(Stored data entries)
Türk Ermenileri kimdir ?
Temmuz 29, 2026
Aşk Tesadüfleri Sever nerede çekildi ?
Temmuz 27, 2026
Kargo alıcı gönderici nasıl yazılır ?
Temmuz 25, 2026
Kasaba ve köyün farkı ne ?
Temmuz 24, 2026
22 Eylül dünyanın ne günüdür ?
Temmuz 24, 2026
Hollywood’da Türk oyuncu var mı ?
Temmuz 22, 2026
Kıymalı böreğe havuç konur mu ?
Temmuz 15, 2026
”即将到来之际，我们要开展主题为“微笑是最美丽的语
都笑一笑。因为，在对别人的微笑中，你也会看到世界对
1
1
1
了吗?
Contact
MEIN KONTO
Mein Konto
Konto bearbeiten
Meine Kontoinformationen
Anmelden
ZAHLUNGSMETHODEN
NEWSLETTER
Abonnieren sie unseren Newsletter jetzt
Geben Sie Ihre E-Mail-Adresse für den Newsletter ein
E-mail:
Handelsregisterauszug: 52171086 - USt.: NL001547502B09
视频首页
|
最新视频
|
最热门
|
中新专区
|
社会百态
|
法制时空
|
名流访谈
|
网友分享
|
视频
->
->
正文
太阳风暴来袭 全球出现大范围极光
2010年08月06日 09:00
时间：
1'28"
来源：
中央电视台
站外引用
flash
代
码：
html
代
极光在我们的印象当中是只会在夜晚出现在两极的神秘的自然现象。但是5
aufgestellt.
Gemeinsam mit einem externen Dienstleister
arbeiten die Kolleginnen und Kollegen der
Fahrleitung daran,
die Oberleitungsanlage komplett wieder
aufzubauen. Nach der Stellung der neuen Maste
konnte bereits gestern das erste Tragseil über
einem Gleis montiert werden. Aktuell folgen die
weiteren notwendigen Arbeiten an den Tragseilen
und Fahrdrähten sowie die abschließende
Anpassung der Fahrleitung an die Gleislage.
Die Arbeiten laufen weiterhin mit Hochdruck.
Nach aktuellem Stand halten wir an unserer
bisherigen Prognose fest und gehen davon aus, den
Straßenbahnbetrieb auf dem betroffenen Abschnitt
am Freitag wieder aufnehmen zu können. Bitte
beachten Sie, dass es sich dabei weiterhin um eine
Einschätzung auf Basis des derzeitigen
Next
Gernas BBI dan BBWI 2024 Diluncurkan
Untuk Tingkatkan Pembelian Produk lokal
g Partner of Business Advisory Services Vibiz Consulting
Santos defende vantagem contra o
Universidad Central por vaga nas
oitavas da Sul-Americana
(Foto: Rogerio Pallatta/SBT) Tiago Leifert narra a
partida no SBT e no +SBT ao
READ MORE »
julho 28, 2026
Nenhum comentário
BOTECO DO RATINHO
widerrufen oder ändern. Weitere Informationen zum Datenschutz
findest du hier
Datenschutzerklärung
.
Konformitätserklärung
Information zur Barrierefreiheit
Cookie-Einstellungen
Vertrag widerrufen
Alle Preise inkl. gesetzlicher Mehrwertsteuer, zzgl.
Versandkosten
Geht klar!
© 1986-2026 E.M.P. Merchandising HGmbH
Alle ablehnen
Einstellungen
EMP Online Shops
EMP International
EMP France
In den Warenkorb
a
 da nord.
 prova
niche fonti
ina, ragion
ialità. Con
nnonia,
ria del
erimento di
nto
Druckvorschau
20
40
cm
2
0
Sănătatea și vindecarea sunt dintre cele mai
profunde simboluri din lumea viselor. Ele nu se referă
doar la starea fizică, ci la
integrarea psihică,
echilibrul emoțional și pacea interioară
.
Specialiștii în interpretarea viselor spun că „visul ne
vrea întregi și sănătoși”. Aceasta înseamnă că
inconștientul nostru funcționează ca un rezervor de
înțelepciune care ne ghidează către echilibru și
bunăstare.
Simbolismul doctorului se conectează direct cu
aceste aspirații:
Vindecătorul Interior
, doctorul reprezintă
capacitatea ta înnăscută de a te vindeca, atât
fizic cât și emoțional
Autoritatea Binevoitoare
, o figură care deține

Exercise aim: Tally the lines of the data above that contain the string "Alle", and give only the number.

Expected output: 2